▶ _What is expected_
Render the lines from the one containing "family: Bromeliaceae" through the last line of the rows, both included, as a numbered list, leaving out any blank lines.

[START OF Data excerpts]

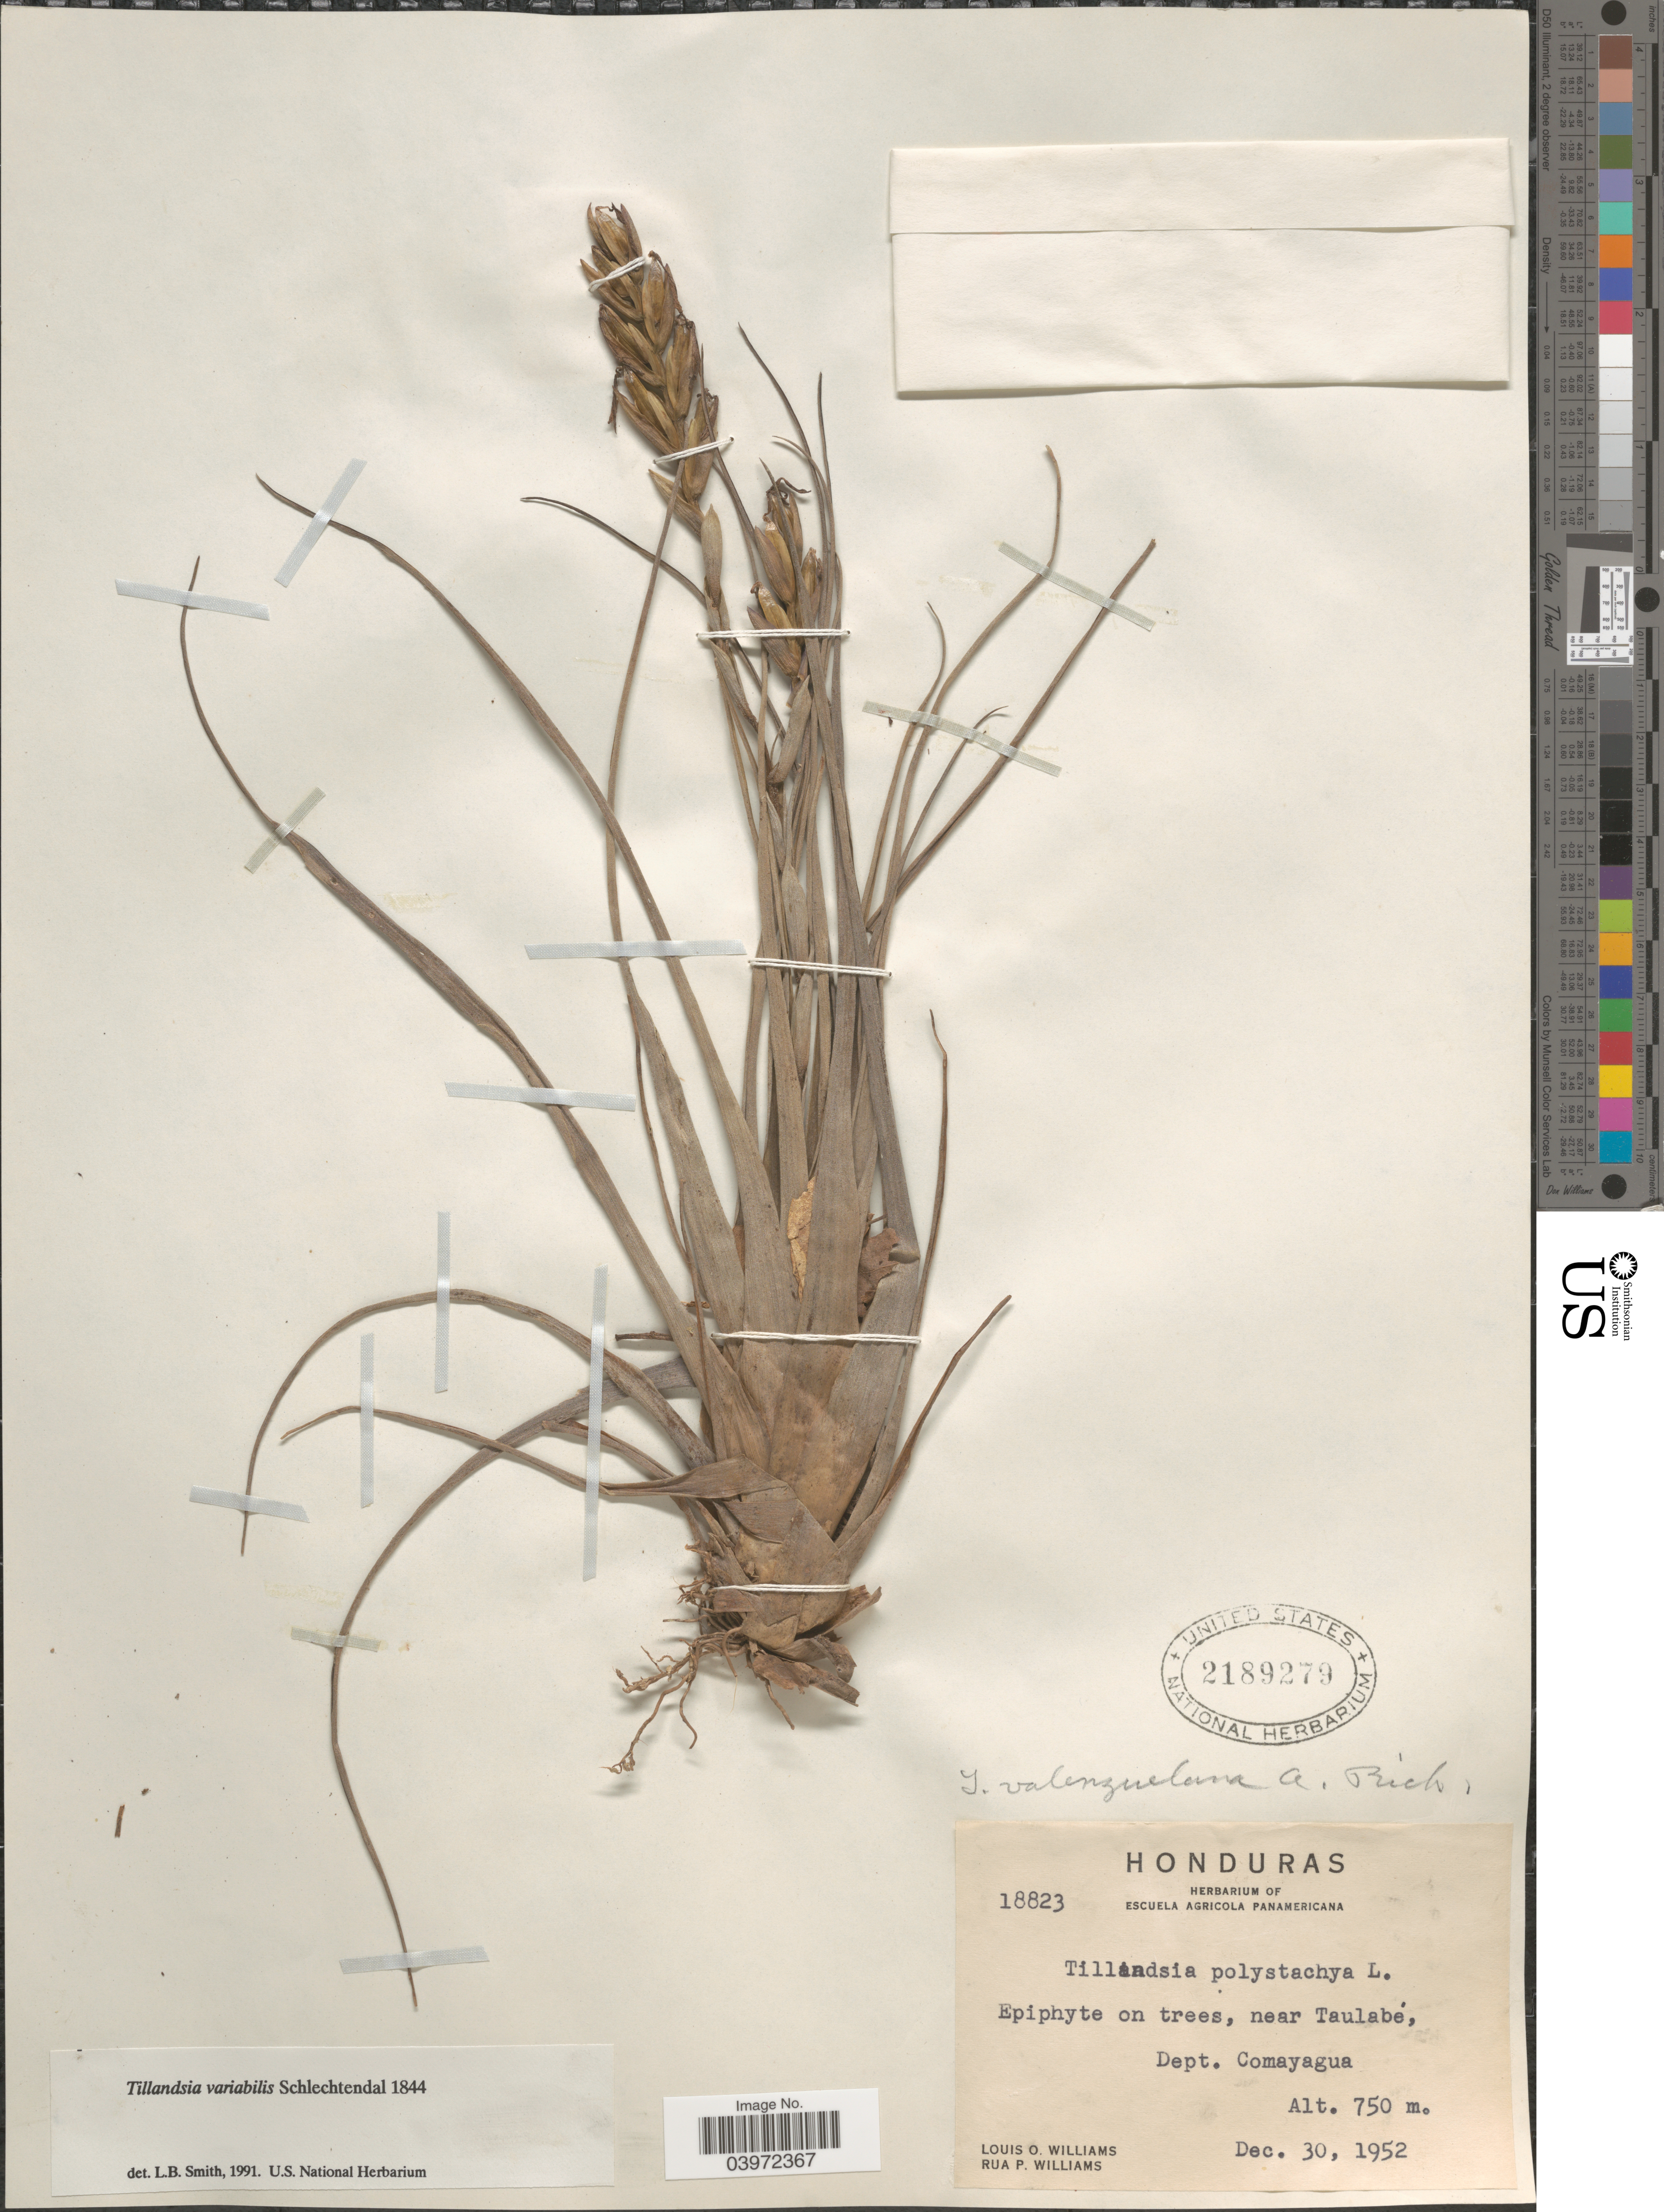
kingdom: Plantae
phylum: Tracheophyta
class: Liliopsida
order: Poales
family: Bromeliaceae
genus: Tillandsia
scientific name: Tillandsia variabilis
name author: Schltdl.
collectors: L. O. Williams & R. P. Williams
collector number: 18823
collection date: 1952-12-30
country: Honduras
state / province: Comayagua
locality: Epiphyte on trees, near Taulabe, Dept. Comayagua.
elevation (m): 750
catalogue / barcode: US 2189279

[END OF Data excerpts]

▶ _Answer to the problem_
1. family: Bromeliaceae
2. genus: Tillandsia
3. scientific name: Tillandsia variabilis
4. name author: Schltdl.
5. collectors: L. O. Williams & R. P. Williams
6. collector number: 18823
7. collection date: 1952-12-30
8. country: Honduras
9. state / province: Comayagua
10. locality: Epiphyte on trees, near Taulabe, Dept. Comayagua.
11. elevation (m): 750
12. catalogue / barcode: US 2189279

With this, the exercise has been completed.